Joint position lists:
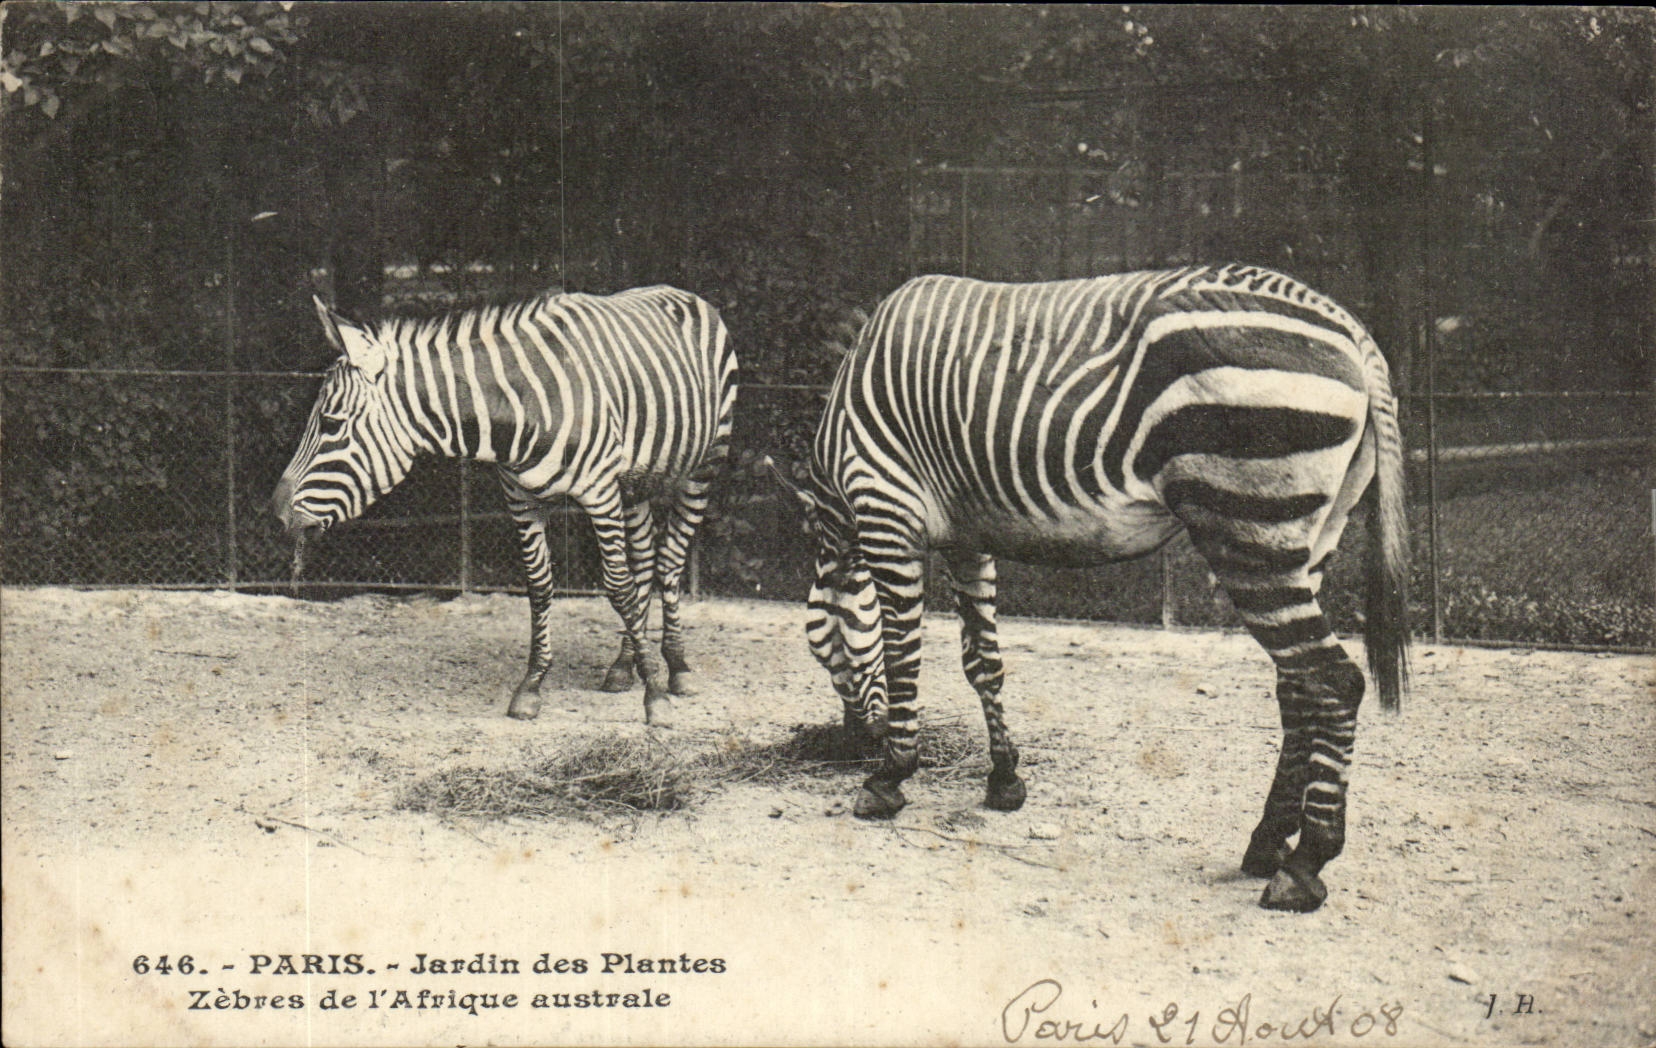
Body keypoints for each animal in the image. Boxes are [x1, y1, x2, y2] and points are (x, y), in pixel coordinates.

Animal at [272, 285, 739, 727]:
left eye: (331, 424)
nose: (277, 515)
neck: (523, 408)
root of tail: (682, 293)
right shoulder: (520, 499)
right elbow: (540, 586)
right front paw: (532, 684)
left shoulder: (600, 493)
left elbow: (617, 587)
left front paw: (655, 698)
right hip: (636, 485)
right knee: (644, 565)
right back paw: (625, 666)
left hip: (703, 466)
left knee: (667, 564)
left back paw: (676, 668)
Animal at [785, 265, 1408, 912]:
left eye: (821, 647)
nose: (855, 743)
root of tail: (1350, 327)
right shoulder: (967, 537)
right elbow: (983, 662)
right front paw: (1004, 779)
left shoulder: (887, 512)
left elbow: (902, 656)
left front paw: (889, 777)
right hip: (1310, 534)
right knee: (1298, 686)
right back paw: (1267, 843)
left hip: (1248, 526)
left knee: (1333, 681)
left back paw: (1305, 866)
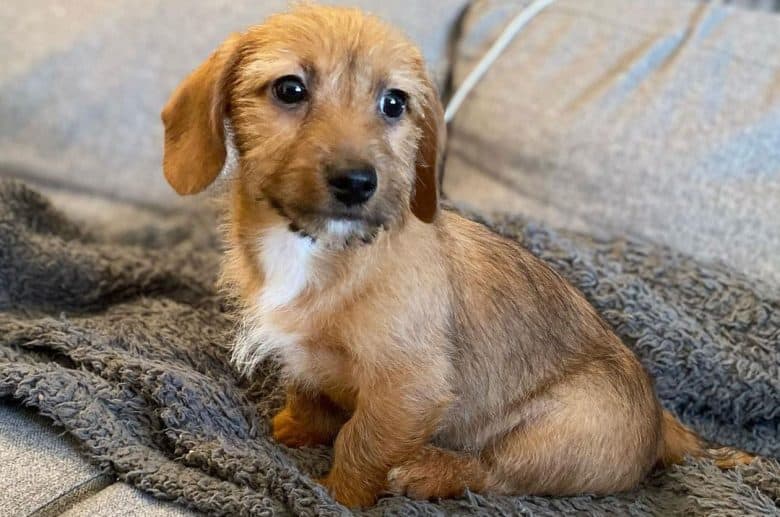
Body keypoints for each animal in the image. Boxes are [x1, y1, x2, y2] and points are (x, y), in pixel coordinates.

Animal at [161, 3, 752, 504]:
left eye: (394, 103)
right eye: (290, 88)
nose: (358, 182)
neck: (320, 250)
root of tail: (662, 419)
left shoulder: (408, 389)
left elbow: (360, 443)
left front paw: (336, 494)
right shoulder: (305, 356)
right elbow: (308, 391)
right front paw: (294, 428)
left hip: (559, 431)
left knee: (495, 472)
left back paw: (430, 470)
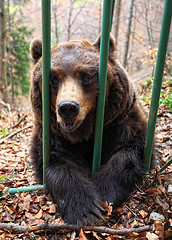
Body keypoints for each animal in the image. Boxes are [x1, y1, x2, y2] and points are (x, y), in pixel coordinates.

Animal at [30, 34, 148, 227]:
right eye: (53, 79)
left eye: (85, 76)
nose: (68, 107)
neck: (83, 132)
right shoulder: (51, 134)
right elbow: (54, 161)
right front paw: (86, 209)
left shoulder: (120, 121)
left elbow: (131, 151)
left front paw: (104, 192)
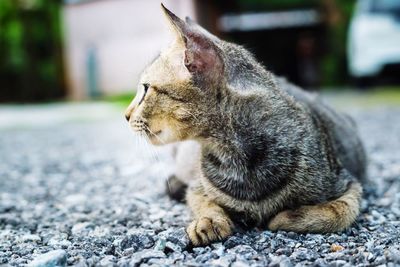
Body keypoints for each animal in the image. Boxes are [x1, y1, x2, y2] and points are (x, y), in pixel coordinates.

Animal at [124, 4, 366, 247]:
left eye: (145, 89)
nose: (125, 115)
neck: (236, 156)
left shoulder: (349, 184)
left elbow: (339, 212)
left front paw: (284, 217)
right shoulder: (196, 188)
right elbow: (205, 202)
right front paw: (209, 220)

* * *

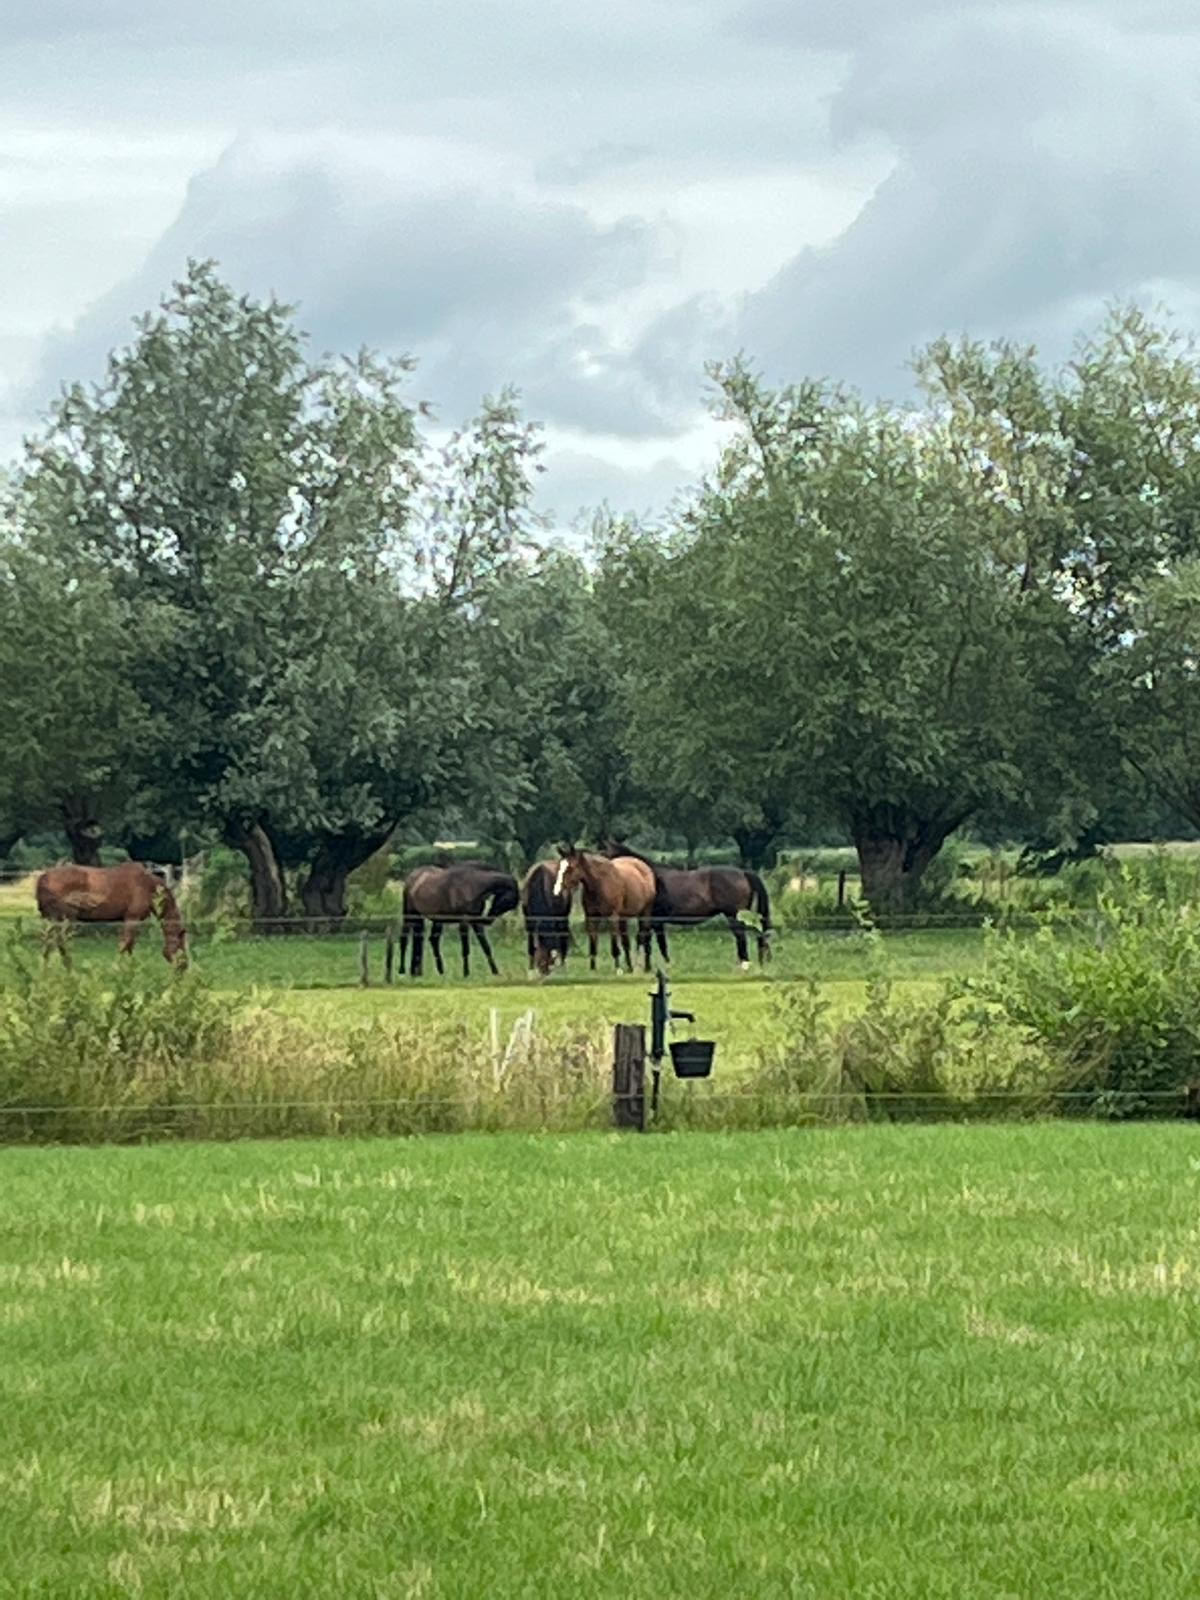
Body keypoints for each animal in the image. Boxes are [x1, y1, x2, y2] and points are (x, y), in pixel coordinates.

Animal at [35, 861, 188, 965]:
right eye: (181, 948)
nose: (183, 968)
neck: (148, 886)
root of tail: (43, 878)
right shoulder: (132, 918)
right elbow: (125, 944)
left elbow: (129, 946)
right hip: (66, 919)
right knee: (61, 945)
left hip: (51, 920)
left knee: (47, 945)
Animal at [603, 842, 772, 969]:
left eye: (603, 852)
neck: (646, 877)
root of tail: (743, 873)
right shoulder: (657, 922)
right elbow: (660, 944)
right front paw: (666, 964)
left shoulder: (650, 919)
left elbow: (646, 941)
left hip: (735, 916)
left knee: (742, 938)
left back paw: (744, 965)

YOUR TASK:
Set down again, word for word, the stretch of records from the line with "neck: (148, 886)" to the line with "left back paw: (744, 965)", both of those lines included.

EXERCISE OUTPUT:
neck: (148, 886)
root of tail: (43, 878)
right shoulder: (132, 918)
right elbow: (125, 944)
left elbow: (129, 946)
right hip: (66, 919)
right knee: (61, 945)
left hip: (51, 920)
left knee: (47, 945)
Animal at [603, 842, 772, 969]:
left eye: (603, 852)
neck: (646, 877)
root of tail: (743, 873)
right shoulder: (657, 922)
right elbow: (660, 944)
right front paw: (666, 964)
left shoulder: (650, 919)
left elbow: (646, 941)
left hip: (735, 916)
left knee: (742, 938)
left back paw: (744, 965)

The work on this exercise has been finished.